● **Work to complete**:
From the news report on declining breast cancer death rates, extract the passage between "Data released in" and "and more advanced.", inclusive, copying it word for word.

──────── Text under study ────────

Recent figures from the American Cancer Society show some promising news, cancer death rates are declining.
That includes breast cancer deaths.
"I meet with my oncologist every three months, and we talk about that kind of outcome every visit," breast cancer survivor, Debbie Rohowetz explained.
That kind of outcome is survival, and beating breast cancer, which is exactly what Debbie did.
She's part of a group of survivors, a growing group, according to new statistics from the American Cancer Society.
Data released in January, shows that breast cancer death rates declined 40% from 1989 to 2016 among women.
Doctors at Marshfield Clinic say the positive findings over the past 25 years can be broken down into two categories, early stage and more advanced.
"The importance is detection. People get mammograms on a yearly basis, self examinations, a healthy diet and going to their providers," Dr. Demet Gokalp Yasar explained.
The oncologist said that helps bring early cancer numbers down, but even later diagnosed cancers are being treated more aggressively.
"Recently, the last couple years, there are so many advances-developed a lot of medications, chemotherapies. There's a lot of research going on and that makes the people life extending," Dr. Gokalp Yasar said.
In Wisconsin alone, it's estimated that just more than 5,200 new cases of breast cancer in women will occur this year.

──────── Dataset content ────────

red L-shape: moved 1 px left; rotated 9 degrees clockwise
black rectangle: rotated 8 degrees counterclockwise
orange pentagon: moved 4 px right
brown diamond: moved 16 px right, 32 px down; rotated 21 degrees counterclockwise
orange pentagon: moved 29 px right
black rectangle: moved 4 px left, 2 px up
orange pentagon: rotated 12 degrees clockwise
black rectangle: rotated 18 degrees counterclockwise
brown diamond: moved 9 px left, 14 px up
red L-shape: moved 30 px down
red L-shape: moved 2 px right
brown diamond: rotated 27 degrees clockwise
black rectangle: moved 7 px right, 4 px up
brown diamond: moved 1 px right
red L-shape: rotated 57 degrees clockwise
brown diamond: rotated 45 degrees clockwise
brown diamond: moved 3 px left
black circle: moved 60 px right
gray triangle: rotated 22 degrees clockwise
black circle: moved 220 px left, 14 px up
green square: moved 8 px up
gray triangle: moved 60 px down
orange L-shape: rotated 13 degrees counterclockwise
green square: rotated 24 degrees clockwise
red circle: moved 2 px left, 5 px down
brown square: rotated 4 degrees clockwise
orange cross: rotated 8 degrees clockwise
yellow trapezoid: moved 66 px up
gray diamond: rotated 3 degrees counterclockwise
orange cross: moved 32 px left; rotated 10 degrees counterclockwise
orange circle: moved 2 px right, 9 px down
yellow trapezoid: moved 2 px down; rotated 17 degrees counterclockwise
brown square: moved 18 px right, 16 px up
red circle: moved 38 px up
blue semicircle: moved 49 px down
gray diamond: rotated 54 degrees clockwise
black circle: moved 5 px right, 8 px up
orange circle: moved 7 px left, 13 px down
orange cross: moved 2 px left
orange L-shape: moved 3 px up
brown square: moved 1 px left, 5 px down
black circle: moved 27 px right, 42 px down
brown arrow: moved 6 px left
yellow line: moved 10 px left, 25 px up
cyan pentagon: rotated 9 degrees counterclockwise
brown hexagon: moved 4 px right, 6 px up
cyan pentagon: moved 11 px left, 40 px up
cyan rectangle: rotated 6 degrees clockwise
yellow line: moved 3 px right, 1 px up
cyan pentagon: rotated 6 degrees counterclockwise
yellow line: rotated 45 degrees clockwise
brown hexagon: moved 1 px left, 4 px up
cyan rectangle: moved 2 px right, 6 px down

────────

● **Written solution**:
Data released in January, shows that breast cancer death rates declined 40% from 1989 to 2016 among women.
Doctors at Marshfield Clinic say the positive findings over the past 25 years can be broken down into two categories, early stage and more advanced.